Winter’s first appearance in Billings didn’t keep about a hundred friends and fans of Jeni Fleming from turning out for the Bozeman-based jazz artist’s CD release party on Friday evening at the Billings Depot.
In the Depot’s dimly lit space Fleming expressed gratitude to her fans for braving the roads. “It is so nice to be back in Billings,” she said.
With a sense of humor about her, Fleming joked her band only seems to travel to Billings when the weather is terrible. Leaving for Billings at the “crack of noon,” she said, the group embarked on treacherous travel across I-90. Fleming estimated they were witness to more than 15 wrecks before arriving in Billings—only to snap the key off in the trailer’s lock due to the frigid temperatures. After breaking into their own trailer, the group quickly prepped for the evening, appearing only a bit shaken.
“We said our prayers and here we are,” Fleming said. “So, we’re especially excited to be here playing music for you.”

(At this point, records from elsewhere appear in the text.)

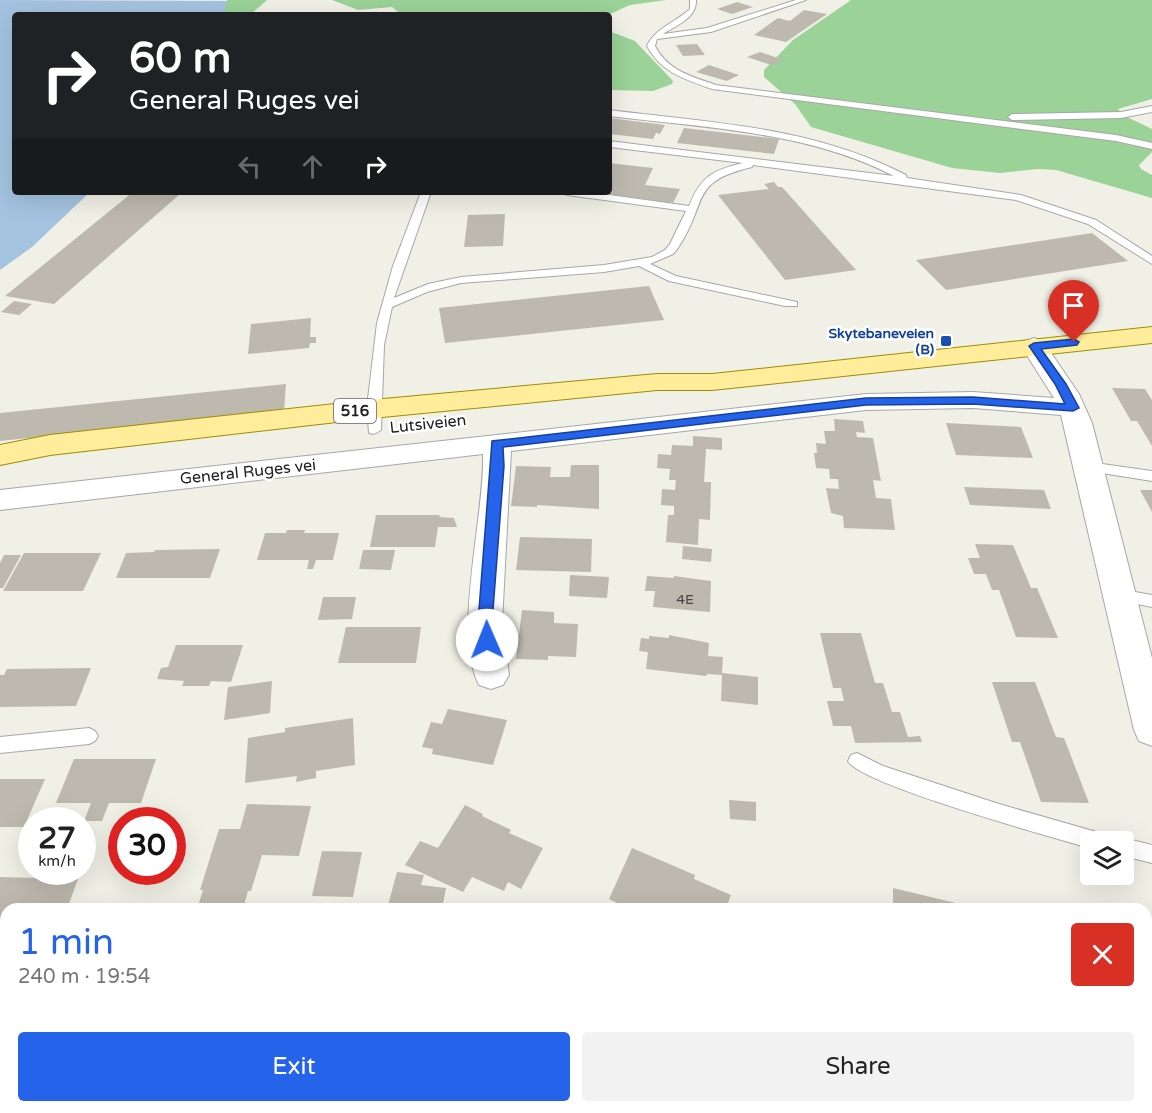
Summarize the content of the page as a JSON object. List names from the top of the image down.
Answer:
{
  "streets": {
    "main road": ["516", "Lutsiveien"],
    "street": ["General Ruges vei"]
  },
  "places": {
    "transit": ["Skytebaneveien (B)"]
  },
  "house_numbers": ["4E"],
  "page": {
    "turn": ["60 m", "General Ruges vei"],
    "speed": "27 km/h",
    "limit": "30",
    "heading": ["1 min", "240 m · 19:54"],
    "buttons": ["Exit", "Share"]
  }
}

Before Fleming took the stage, her husband Jake led an instrumental number. “Hope you didn’t bring anything to throw,” he said. “If you must, throw snowballs.”

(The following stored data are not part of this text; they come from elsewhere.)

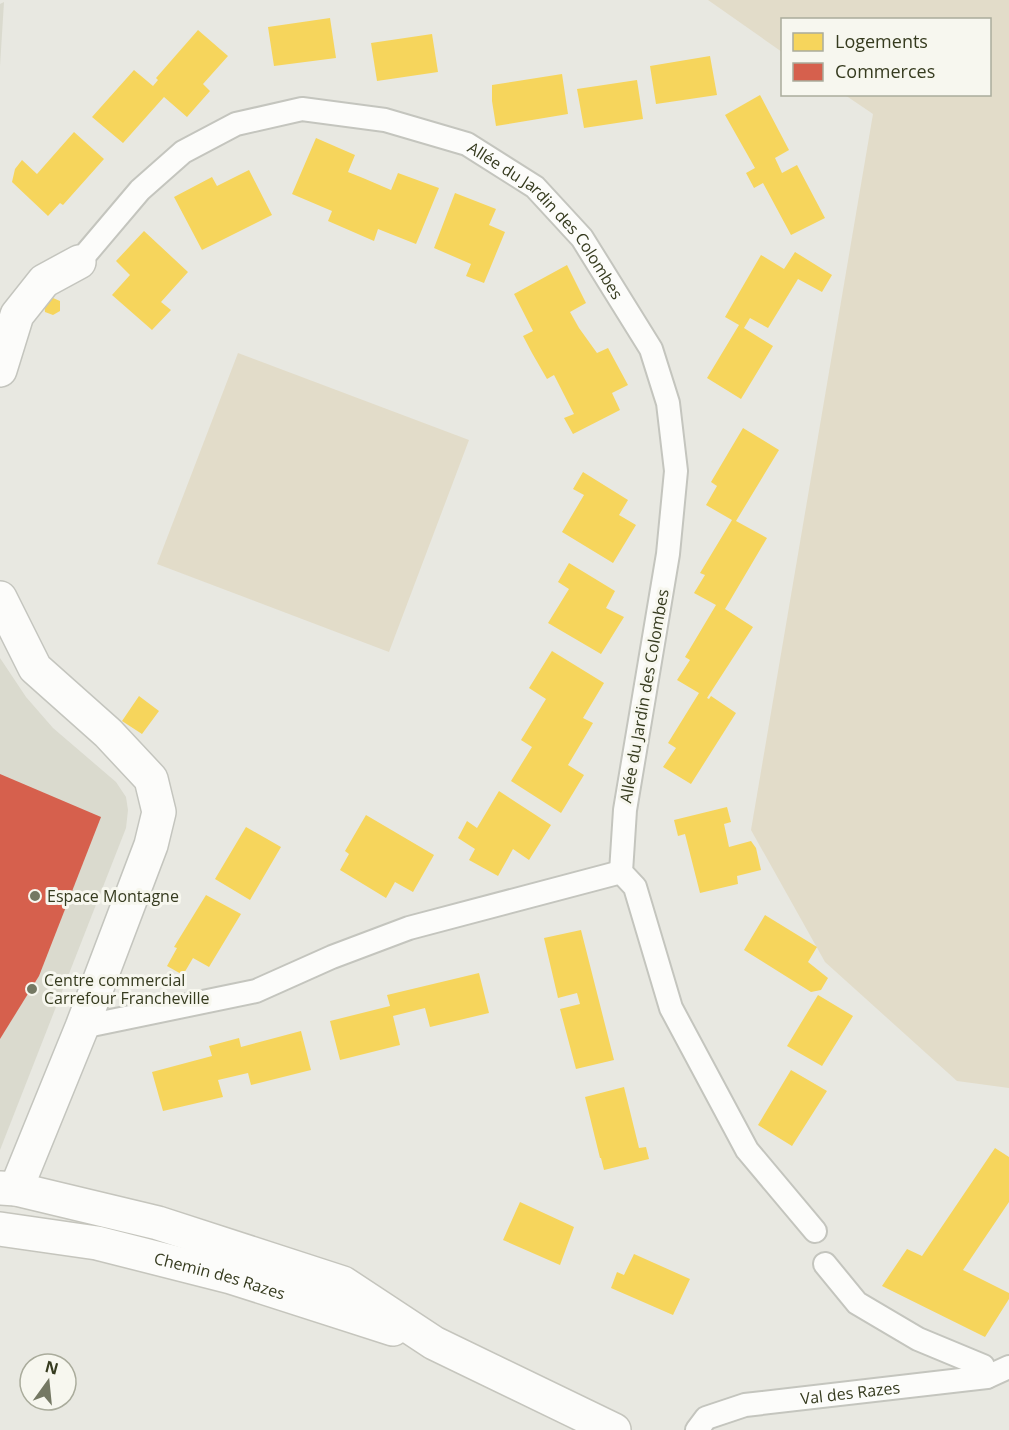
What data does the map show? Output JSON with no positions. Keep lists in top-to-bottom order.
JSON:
{
  "streets": {
    "street": ["Allée du Jardin des Colombes", "Chemin des Razes"],
    "lane": ["Val des Razes"]
  },
  "places": ["Espace Montagne", "Centre commercial Carrefour Francheville"],
  "legend": ["Logements", "Commerces"],
  "north": "top"
}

The weather may have kept people from filling the Depot on Friday night, but the Fleming warmed crowds with tales of time spent in Hawaii, Valentine’s Day forgetfulness, and other stories of the musicians’ time together.
The six-piece group included Chris Cundy on keyboards, Craig Hall on guitar, Sean Lehmann on bass, Jake Fleming on saxophone and acoustic guitar, Adam Greenberg on drums, and Jeni Fleming on vocals. When Fleming took the stage, she opened her voice with a rendition of The Association’s “Never My Love.”
A conversational and comfortable performer, Fleming prefaced songs with personal stories and details of her and Jake’s life together.
“Here I Stand” sprung from a daylong fight she and Jake were in. From the new album, “Happy Valentine’s Day” is a piece Jake wrote after he awoke on Valentine’s Day and realized he had forgot a “gift and/or card,” Fleming expressed.
When Fleming performed Dobie Gray’s “Drift Away,” she described a gig in Hawaii she attended. “We played two hours to 200 people who had no idea we were there,” Fleming said, “and we stayed a week.”
A sultry and smooth cover of the Beatle’s “Can’t Buy me Love” further hit home Fleming’s theme of sharing moments of life and love together.
Three years in the making, Fleming released her seventh album, “Come to Life,” in early November. “It took a while to bring to fruition,” she said. The group continues their CD release celebration in Whitefish on Dec. 18 and in Kalispell on Dec. 19.